Computing Engine
Overview
The Computing Engine is an optional in-memory acceleration layer that dramatically speeds up graph traversals (DFS, BFS, K-hop) and algorithms.
Key Features:
- Transparent Acceleration - Existing MATCH queries automatically benefit without modification
- CSR/CSC Format - Compressed sparse matrices enable O(1) neighbor lookups
- Event-Driven Sync - Updates propagate on commit, not via polling
- Configurable Memory - Per-graph budgets prevent out-of-memory issues
- Automatic Fallback - Queries fall back to disk-based storage when needed
The computing engine is ideal for workloads with frequent graph traversals, path queries, or algorithm execution on graphs that fit in available memory.
-- Enable computing engine for a graph
ALTER GRAPH myGraph SET COMPUTE ENABLED
-- Queries automatically use acceleration
MATCH (a:Person)-[:KNOWS]->{1,5}(b:Person)
WHERE a.name = 'Alice'
RETURN b.name
Architecture
The computing engine consists of three main components:
1. Topology Cache (CSR + CSC)
- CSR (Compressed Sparse Row) - Optimized for outgoing edge lookups
- CSC (Compressed Sparse Column) - Optimized for incoming edge lookups
- Provides O(1) neighbor access instead of O(log n) disk-based lookups
- Label-indexed adjacency for efficient filtered traversals
2. Property Cache
- Columnar storage for frequently accessed node/edge properties
- User-configurable: choose which properties to cache per label
- Avoids disk I/O for hot properties
3. Memory Budget Manager
- Tracks memory usage across topology and property caches
- Enforces per-graph limits to prevent OOM
- Default allocation: 60% topology, 30% properties, 10% working memory
Multi-hop traversal automatically accelerated:
-- Query flow with computing engine:
-- 1. Pattern matching checks if accelerator available
-- 2. Falls back to storage if node not cached
-- 3. Results returned transparently
MATCH (user:User)-[:FOLLOWS]->(friend:User)
-[:FOLLOWS]->(fof:User)
WHERE user.id = 'user-123'
RETURN DISTINCT fof.name
The computing engine provides significant performance improvements for graph workloads:
Neighbor Lookups
- Without computing engine: O(log n) disk-based index lookup
- With computing engine: O(1) direct array access
Path Traversals
- 3-10x faster for BFS/DFS queries
- Variable-length path queries see the largest gains
Label-Filtered Queries
- Separate per-label indices enable O(1) filtering
- e.g., "all outgoing FOLLOWS edges" without scanning all edges
Algorithm Execution
- Graph algorithms benefit from cache locality
- Reduced I/O for iterative algorithms (PageRank, community detection)
Automatic Fallback
- Queries work correctly even when cache is partial
- Cold nodes transparently use disk-based storage
When to Enable
Enable the computing engine when:
Good Candidates:
- Frequent multi-hop traversals (friends-of-friends, recommendations)

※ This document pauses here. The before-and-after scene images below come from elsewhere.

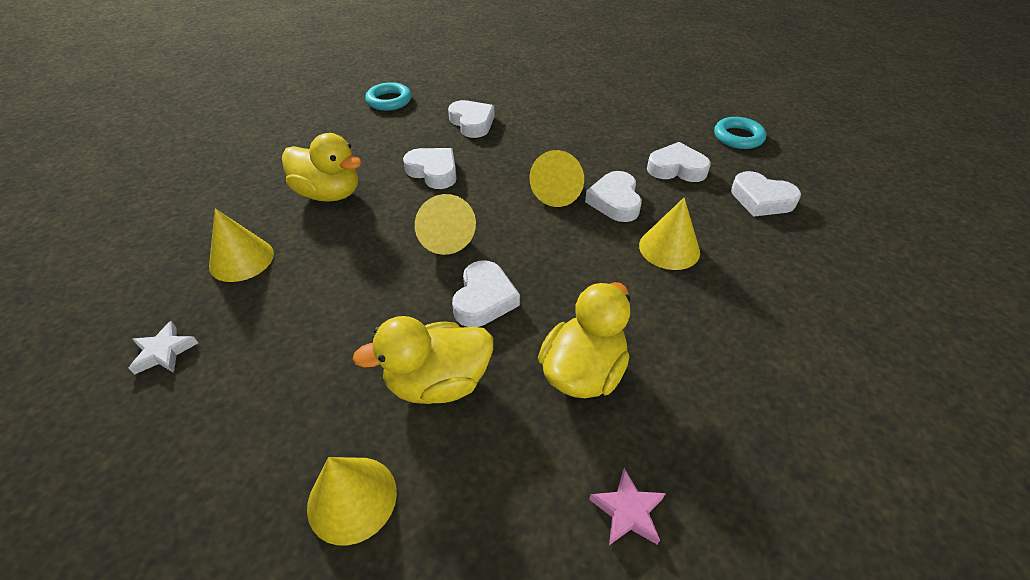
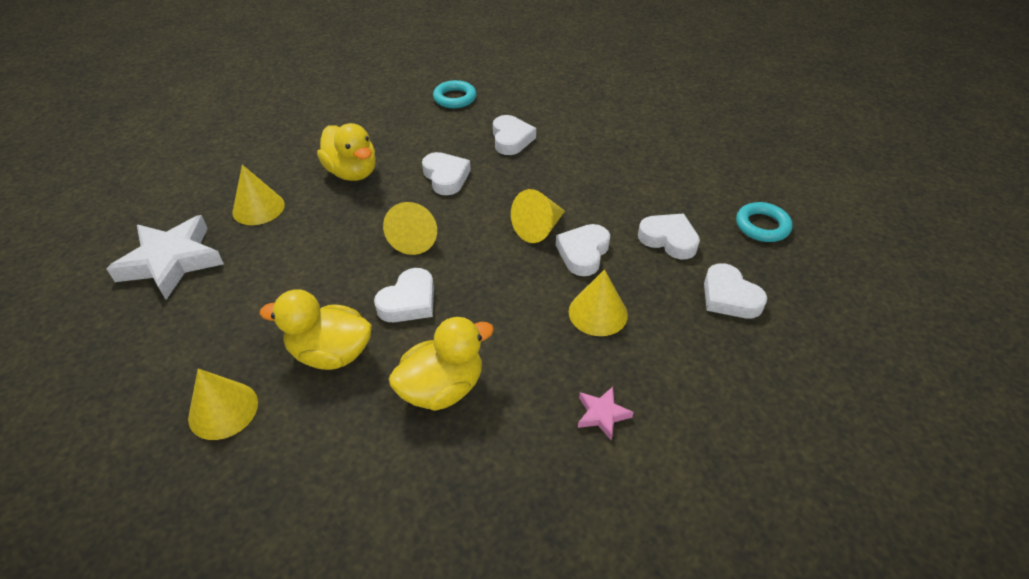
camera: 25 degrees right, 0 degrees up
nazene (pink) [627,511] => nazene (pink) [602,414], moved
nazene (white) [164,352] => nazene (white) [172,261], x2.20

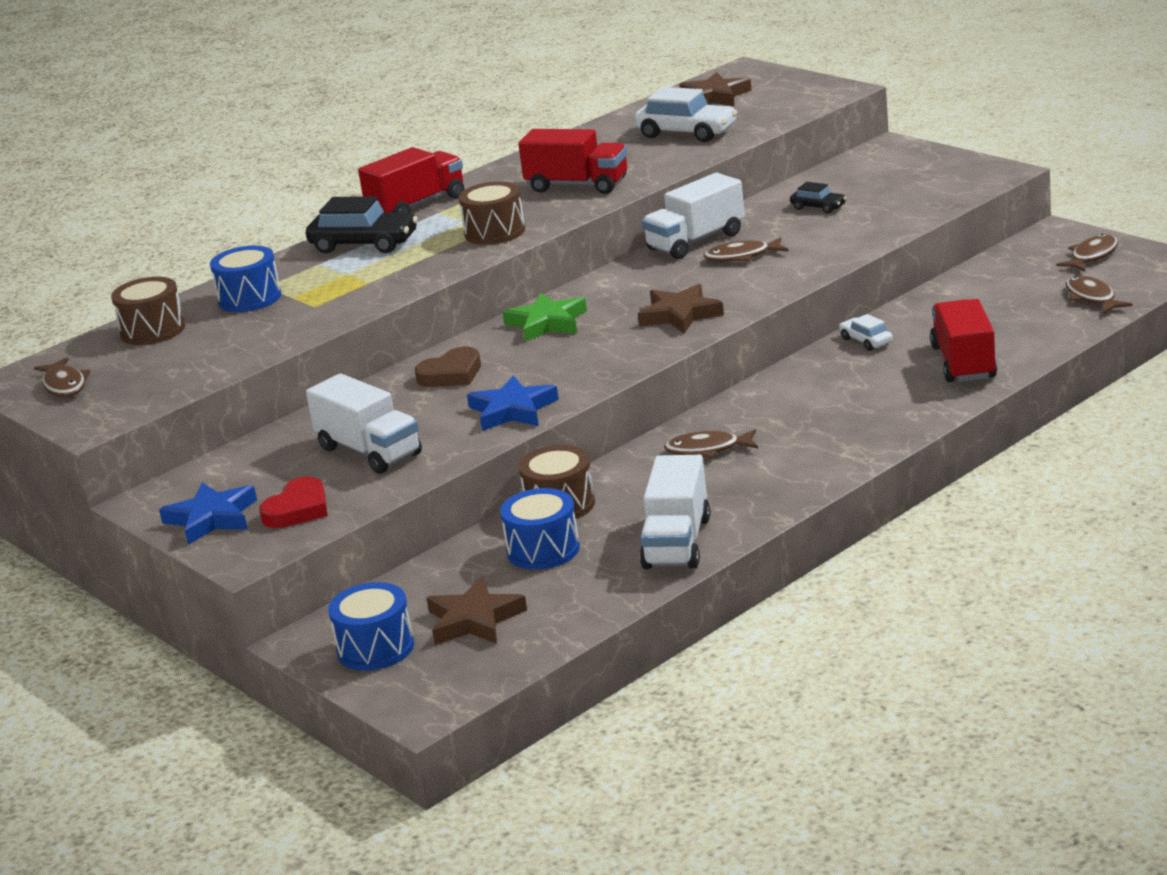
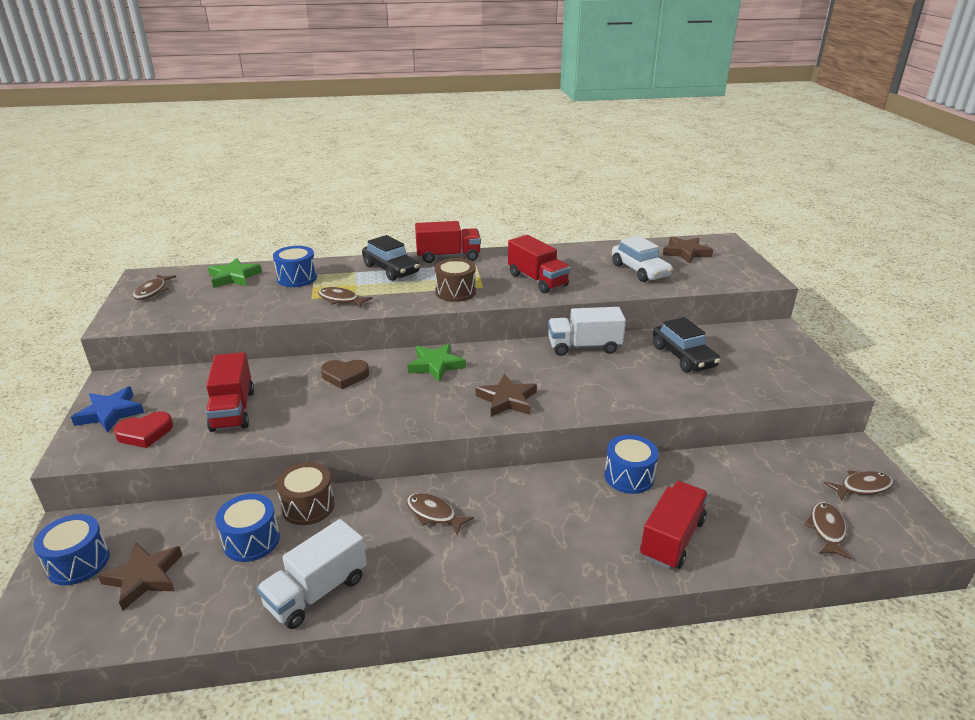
camera: 30 degrees right, 5 degrees up
nazene (blue) [512,410] => nothing
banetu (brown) [742,256] => banetu (brown) [341,300], moved
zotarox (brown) [153,330] => nazene (green) [234,277]
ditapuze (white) [866,341] => zotarox (blue) [629,476]
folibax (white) [369,451] => folibax (red) [233,410]
ditapuze (black) [818,207] => ditapuze (black) [683,356], x1.90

- Path-finding queries (shortest path, all paths)
- Graph algorithm workloads (centrality, community detection)
- Read-heavy workloads with occasional writes
- Graph fits in available memory (or most-accessed portion does)
Consider Carefully:
- Write-heavy workloads (sync overhead on each commit)
- Very large graphs exceeding available memory
- Simple single-hop queries (less benefit, sync overhead)
Memory Requirements:
| Graph Size | Approximate Memory |
|---|
| 1M nodes, 10M edges | ~400 MB |
| 10M nodes, 100M edges | ~4 GB |
| 100M nodes, 1B edges | ~40 GB |
You can set memory limits to cache only the most frequently accessed portion of larger graphs.
Query patterns that benefit from computing engine:
-- Multi-hop traversal
MATCH (a)-[:KNOWS]->{2,4}(b)
RETURN a, b
-- Path finding
MATCH p = SHORTEST 3 (a)-[:LINKS]-{1,10}(b)
RETURN p
-- Graph algorithms
CALL algo.centrality.pagerank({iterations: 20})
YIELD nodeId, score